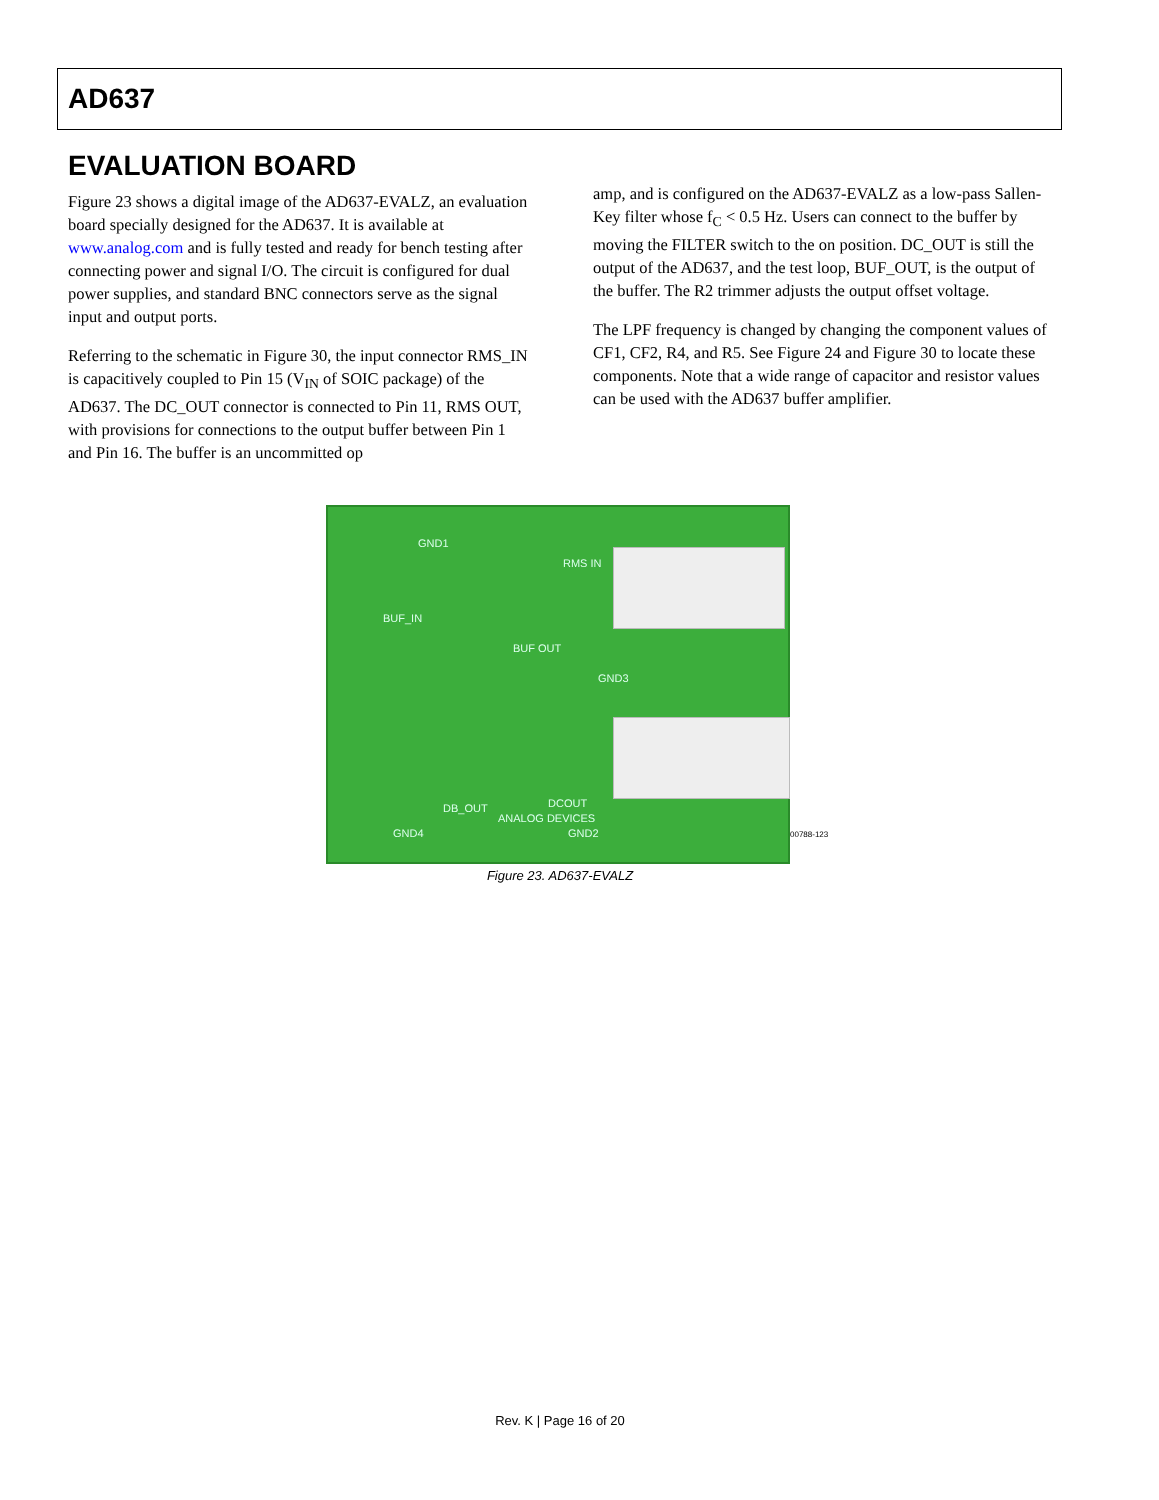AD637
EVALUATION BOARD
Figure 23 shows a digital image of the AD637-EVALZ, an evaluation board specially designed for the AD637. It is available at www.analog.com and is fully tested and ready for bench testing after connecting power and signal I/O. The circuit is configured for dual power supplies, and standard BNC connectors serve as the signal input and output ports.
Referring to the schematic in Figure 30, the input connector RMS_IN is capacitively coupled to Pin 15 (V<sub>IN</sub> of SOIC package) of the AD637. The DC_OUT connector is connected to Pin 11, RMS OUT, with provisions for connections to the output buffer between Pin 1 and Pin 16. The buffer is an uncommitted op
amp, and is configured on the AD637-EVALZ as a low-pass Sallen-Key filter whose f<sub>C</sub> < 0.5 Hz. Users can connect to the buffer by moving the FILTER switch to the on position. DC_OUT is still the output of the AD637, and the test loop, BUF_OUT, is the output of the buffer. The R2 trimmer adjusts the output offset voltage.
The LPF frequency is changed by changing the component values of CF1, CF2, R4, and R5. See Figure 24 and Figure 30 to locate these components. Note that a wide range of capacitor and resistor values can be used with the AD637 buffer amplifier.
GND1
RMS IN
BUF_IN
BUF OUT
GND3
DB_OUT DCOUT
GND4 GND2
ANALOG DEVICES
00788-123
Figure 23. AD637-EVALZ
Rev. K | Page 16 of 20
-----
#### What you will do
What is wanted is a word-for-word restatement of the entries, without their images.

#### Reply
AD637
EVALUATION BOARD
Figure 23 shows a digital image of the AD637-EVALZ, an evaluation board specially designed for the AD637. It is available at www.analog.com and is fully tested and ready for bench testing after connecting power and signal I/O. The circuit is configured for dual power supplies, and standard BNC connectors serve as the signal input and output ports.
Referring to the schematic in Figure 30, the input connector RMS_IN is capacitively coupled to Pin 15 (V<sub>IN</sub> of SOIC package) of the AD637. The DC_OUT connector is connected to Pin 11, RMS OUT, with provisions for connections to the output buffer between Pin 1 and Pin 16. The buffer is an uncommitted op
amp, and is configured on the AD637-EVALZ as a low-pass Sallen-Key filter whose f<sub>C</sub> < 0.5 Hz. Users can connect to the buffer by moving the FILTER switch to the on position. DC_OUT is still the output of the AD637, and the test loop, BUF_OUT, is the output of the buffer. The R2 trimmer adjusts the output offset voltage.
The LPF frequency is changed by changing the component values of CF1, CF2, R4, and R5. See Figure 24 and Figure 30 to locate these components. Note that a wide range of capacitor and resistor values can be used with the AD637 buffer amplifier.
GND1
RMS IN
BUF_IN
BUF OUT
GND3
DB_OUT DCOUT
GND4 GND2
ANALOG DEVICES
00788-123
Figure 23. AD637-EVALZ
Rev. K | Page 16 of 20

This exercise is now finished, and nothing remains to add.